Authors: Cass R. Sunstein, Harvard University and Richard H. Thaler, University of Chicago Frequency: Bi-Monthly Comments: Many
The Nudge blog is the online companion to Richard Thaler and Cass Sunstein's "Nudge". Here you'll find much more about nudging, choice architecture, libertarian paternalism, and many other terms you won't read about in standard economics books.
Author: Julien Noizet, Independent Frequency: Weekly Comments: Few
Spontaneous Finance is considered by some analysts the best blog on banking. Noizet tries to reinject some classical liberal, free-market and laissez-faire ideas in today's debate on banking and finance, in the tradition of thinkiers such as Von Mises, Hayek, Buchanan, Friedman, Mill, Bastiat and Voltaire.
Steve Keen's Debtwatch
Author: Steve Keen, University of Western Sydney Frequency: Bi-Weekly Comments: None
Keen attempts to explain the causes of the current global financial crisis and warn about our over reliance on debt financing. It is a great blog for anybody interested in the quantification of financial risk.
The Big Picture
Author: Barry Riholtz, CIO of Riholtz Wealth Management Frequency: Daily Comments: Few
TV personality, blogger and podcaster, Barry Riholtz' has been observing capital markets for 20 years. His blog has a holistic approach to financial and trends analysis, and ihas fantastic infographics .
The Grumpy Economist
Author: John Cochrane, University of Chicago Frequency: Daily Comments: Medium
The Grumpy Economist is a right leaning blog about financial economics, macroeconomics and public policy.
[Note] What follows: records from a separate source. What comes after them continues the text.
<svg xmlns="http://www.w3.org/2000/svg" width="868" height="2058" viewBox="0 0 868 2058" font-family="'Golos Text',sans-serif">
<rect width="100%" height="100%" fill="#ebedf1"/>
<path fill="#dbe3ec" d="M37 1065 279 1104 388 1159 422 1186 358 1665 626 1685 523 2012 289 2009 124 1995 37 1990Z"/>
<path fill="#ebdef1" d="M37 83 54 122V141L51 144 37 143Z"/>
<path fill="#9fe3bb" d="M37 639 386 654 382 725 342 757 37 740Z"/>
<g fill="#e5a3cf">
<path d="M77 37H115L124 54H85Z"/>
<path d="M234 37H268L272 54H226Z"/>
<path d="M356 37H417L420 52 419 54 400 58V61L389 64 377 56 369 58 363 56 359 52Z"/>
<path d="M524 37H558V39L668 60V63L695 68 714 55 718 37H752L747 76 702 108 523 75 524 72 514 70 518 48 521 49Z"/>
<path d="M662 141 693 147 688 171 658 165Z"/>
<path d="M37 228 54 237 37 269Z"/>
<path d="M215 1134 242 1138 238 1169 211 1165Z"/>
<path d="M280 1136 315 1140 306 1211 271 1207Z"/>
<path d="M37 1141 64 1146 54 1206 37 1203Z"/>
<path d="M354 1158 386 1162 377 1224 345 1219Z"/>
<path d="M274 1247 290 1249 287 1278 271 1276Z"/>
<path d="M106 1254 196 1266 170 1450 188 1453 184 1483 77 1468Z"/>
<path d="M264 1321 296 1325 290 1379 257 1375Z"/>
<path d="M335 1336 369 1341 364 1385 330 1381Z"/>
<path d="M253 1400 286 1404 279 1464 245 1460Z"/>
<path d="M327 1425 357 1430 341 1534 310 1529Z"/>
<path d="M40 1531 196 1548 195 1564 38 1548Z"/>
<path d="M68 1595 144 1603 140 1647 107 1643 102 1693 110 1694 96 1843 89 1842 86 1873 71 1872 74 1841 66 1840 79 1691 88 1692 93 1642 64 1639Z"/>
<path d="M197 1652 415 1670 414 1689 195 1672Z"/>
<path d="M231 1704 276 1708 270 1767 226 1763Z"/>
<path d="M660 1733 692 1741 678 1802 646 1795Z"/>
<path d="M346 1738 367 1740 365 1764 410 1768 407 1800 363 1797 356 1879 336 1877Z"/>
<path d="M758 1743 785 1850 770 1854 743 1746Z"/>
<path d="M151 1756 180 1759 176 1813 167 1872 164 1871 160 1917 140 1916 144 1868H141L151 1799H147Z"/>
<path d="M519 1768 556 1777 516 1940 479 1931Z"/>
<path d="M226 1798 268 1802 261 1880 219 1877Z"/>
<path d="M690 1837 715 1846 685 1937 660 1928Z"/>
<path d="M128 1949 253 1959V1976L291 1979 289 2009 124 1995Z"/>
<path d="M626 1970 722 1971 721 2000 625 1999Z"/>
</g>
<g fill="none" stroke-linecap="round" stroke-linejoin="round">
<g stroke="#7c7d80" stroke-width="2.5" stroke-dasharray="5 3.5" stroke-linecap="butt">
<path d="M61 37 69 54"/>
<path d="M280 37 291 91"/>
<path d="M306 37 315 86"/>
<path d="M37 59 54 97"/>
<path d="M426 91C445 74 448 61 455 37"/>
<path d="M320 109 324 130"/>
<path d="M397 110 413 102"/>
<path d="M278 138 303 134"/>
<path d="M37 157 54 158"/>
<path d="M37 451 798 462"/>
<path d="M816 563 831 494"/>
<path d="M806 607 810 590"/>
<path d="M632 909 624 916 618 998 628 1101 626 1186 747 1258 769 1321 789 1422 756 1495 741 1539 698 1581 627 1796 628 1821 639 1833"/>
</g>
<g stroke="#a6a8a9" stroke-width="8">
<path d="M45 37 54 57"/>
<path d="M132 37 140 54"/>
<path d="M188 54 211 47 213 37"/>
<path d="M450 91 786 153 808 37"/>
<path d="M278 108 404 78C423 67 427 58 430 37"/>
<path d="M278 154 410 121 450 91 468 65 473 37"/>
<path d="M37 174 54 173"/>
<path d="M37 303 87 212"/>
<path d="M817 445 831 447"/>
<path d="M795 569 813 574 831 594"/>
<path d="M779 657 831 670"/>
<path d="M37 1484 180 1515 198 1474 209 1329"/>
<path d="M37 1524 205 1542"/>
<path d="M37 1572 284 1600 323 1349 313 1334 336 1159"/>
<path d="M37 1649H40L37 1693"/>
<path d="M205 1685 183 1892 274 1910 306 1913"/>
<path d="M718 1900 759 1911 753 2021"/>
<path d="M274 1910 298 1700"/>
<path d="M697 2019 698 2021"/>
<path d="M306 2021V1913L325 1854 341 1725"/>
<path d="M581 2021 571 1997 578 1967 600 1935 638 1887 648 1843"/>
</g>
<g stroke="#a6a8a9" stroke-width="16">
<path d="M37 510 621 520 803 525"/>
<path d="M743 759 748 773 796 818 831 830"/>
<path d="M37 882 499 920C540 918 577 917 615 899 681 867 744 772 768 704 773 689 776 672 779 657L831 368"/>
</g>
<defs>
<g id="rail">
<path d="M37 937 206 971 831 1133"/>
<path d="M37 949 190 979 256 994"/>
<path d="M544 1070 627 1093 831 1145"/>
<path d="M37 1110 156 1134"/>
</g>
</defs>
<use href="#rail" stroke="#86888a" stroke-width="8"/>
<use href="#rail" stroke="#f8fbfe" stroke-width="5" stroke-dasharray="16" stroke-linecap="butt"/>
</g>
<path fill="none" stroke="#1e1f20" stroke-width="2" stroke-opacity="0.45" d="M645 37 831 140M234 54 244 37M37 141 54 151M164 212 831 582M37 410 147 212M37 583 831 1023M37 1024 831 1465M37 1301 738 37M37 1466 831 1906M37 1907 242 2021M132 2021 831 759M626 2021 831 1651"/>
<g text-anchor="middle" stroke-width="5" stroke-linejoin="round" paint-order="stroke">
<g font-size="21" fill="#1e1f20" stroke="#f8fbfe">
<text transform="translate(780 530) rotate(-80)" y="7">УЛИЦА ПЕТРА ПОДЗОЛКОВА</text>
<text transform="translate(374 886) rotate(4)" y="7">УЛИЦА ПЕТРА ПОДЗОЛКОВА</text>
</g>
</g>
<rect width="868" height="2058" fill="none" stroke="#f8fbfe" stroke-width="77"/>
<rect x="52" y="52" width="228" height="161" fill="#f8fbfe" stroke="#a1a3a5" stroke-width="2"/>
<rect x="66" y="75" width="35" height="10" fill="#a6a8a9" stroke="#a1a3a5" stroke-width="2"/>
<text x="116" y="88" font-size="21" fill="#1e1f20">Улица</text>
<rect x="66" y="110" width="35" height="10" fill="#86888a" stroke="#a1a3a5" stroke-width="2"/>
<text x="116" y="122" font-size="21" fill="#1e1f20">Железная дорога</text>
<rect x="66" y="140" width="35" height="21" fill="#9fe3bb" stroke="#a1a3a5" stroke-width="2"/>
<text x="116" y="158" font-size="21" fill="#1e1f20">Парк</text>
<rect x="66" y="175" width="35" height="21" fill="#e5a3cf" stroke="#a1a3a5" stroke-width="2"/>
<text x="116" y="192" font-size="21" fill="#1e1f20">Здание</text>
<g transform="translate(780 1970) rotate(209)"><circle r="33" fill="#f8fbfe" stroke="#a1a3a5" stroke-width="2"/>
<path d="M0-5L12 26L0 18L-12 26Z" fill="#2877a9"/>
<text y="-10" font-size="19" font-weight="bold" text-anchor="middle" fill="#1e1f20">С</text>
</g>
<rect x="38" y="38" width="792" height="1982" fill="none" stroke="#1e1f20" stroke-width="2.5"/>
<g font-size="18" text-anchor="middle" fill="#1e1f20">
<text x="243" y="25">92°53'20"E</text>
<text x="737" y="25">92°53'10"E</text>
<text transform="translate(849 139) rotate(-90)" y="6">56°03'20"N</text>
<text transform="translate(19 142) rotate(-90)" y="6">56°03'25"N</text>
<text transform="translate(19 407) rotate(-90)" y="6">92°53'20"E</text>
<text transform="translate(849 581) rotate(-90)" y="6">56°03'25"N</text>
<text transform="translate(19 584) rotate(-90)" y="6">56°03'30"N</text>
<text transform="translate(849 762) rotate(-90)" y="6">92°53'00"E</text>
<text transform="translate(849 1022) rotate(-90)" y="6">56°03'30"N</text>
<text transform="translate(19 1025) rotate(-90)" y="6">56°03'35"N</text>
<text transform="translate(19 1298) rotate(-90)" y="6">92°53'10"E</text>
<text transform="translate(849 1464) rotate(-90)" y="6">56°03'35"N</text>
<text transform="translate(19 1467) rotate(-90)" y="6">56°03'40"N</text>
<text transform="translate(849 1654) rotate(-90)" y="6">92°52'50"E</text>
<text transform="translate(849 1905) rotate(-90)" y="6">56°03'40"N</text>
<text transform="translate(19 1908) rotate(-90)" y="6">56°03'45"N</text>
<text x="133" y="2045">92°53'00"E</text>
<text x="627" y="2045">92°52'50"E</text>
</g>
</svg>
It caters to the academic crow and the analysis is often backed with graphs, equations and empirical data.
The Money Illusion
Authors: Scott Sumner, George Mason University Frequency: Daily Comments: Medium
As the name suggests, Scott Sumner's blog is focused on monetary economics. It is an essential reference for anybody who is interested in Central Banking. In fact, many of his ideas were actually adopted by central bankers, inclding targetting the Nominal Gross Domestic Product.
Why Nations Fail
Authors: Daron Acemoglu, Massachusetts Institute of Technology and James Robinson, Harvard University Frequency: Weekly Comments: None
Daron Acemoglu and James Robinson are the co-authors of the best selling book "Why Nations Fail" and are two of economics' super stars. Their blog is quite unique, and unlike their peers who deal with macro and microeconomics, it focuses on governance and the political economy.
Worthwhile Canadian Initiative
Authors: Frances Wolley, Carleton University, Stephen Gordon, Université de Laval and Nick Rowe, Carleton University Fequency: Gi-Weekly Comments: Many
The worthwhile Canadian initiative was to have three creative academics compile their thoughts experiment. Although discussions are slightly biased towards Canadian issues, the trio still manages to cover the whole spectrum of economics sub-categories.
Thoughts from the Post 2008 World
Author: Yanis Varoufakis, former Finance Minister of Greece Frequency: Bi-Weekly Comments: Medium
It always surprises me how little attention this blog attracts in the economics blogsphere. I would highly suggest it to anybody who is interested in the Euro crisis and the future of the peripheral economies. But most of all it sheds a light to the question that the whole world asked in 2015: "What are those Greeks thinking"!